Comportó el pasado martes 14 de marzo no escaso placer, para quien esto escribe, llevar a cabo (tras de las palabras introductoras de doña Rosario de la Cueva, insigne auspiciadora y coordinadora del ciclo “La Rioja Poética”) el breve opúsculo que precedía a la recitación por dos grandes vates de sus respectivos versos, no en vano quienes en tal tarde nos acompañaban son dos personajes polifacéticos cuyo vivencial sedimento han transportado, en un momento dado, a su poesía, matiz este que la dota de alma a manos llenas.
Es la de ambos una poesía que contiene y traslada mucha verdad, pues en los dos casos se rebeló acuciante la misma. Vamos, que no está escrita por mero solaz. Y es cuando se da tal revelación cuando la poesía ha de fluir campando a sus anchas por el entramado versal trasladándonos el sentir a flor de piel que la suscitó.
La buena poesía es la que aúna un estremecimiento interno y una pericia técnica. Y las dos propuestas que confluyeron el mentado martes cumplen dichos requisitos, pues, como digo, no son poetas de salón, ni paracaidistas en el mundo de las bellas letras David Llorente Oller ni José Antonio García Palazón, sino escritores que poseen la suficiente conciencia de cuándo se antoja pertinente acudir a la vía poético-poemática.

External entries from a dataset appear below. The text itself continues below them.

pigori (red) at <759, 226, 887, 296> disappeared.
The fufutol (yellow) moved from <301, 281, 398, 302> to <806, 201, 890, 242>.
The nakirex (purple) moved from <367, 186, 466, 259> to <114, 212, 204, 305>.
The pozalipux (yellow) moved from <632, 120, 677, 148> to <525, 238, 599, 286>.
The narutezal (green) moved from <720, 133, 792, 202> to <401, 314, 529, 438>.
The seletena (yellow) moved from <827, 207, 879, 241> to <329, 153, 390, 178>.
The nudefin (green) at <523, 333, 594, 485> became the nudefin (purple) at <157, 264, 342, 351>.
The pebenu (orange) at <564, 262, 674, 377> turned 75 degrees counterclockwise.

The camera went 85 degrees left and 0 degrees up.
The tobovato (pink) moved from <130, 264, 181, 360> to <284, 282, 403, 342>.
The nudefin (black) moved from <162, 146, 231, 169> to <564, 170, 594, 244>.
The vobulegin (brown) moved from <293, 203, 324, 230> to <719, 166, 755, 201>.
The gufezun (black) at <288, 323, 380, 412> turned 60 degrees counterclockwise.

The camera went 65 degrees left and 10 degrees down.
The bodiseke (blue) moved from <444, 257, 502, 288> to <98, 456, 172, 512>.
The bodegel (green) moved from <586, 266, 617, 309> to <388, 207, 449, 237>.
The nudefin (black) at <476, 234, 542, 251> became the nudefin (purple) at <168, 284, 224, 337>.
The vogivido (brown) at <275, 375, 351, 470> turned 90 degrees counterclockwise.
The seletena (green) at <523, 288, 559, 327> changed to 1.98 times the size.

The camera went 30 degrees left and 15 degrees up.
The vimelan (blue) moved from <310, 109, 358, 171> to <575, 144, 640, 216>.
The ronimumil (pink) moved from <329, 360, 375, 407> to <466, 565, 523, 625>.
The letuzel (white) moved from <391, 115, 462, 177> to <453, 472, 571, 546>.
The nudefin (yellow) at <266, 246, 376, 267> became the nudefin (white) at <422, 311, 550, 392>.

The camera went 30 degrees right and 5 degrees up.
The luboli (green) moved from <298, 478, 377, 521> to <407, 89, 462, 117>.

Llorente hace uso de desbordantes versículos que dejan discurrir el desasosiego más luminiscentemente lóbrego radicado en insondables reductos de su más consciente vivir, sabiendo aprehender la encandiladora bruma que emerge de su alma y componiendo con ella piezas fascinadoramente conmovedoras.
García Palazón deja transcurrir a sus más lúcidas y embriagadoras cuitas ofreciéndoles el cauce de una lúdica y crítica impronta oscilante entre el petrarquismo, el realismo social y la vanguardia, pues todo ello cabe en cada estrofa de cada maravillador poema de García Palazón, un tipo que aúna lirismo literario y personal al unísono.
No quise leer ninguna pieza de ninguno de ellos, consciente como era de que los dos conseguirían, con sus recitaciones, que la poesía hablase por sí misma atestiguando, lo por mí previamente esgrimido.
Tampoco pude dejar de referirme a la posibilitadora (a lo largo de tantos años) de estos ya legendarios encuentros con la poesía: la entrañable poeta de corte neoclásico y gran amiga, doña Rosario de la Cueva, de cuyos líricos introitos a las veladas soy rendido admirador toda vez que la poesía fluye por ellos con encandilador marbete.
El público quedó ostensiblemente agradado no solo con la magnífica poesía que portaban en sus respectivos morrales ambos vates, sino con la manera de anticipar el contenido de dichos versos a través de sugerentes y encandiladoras aclaraciones de no menor fuste que lo subsiguientemente puesto en liza.
La verdad lírica y humana se impuso y este que les escribe estuvo allí para ejercer como fedatario de tan desacostumbrado acontecimiento.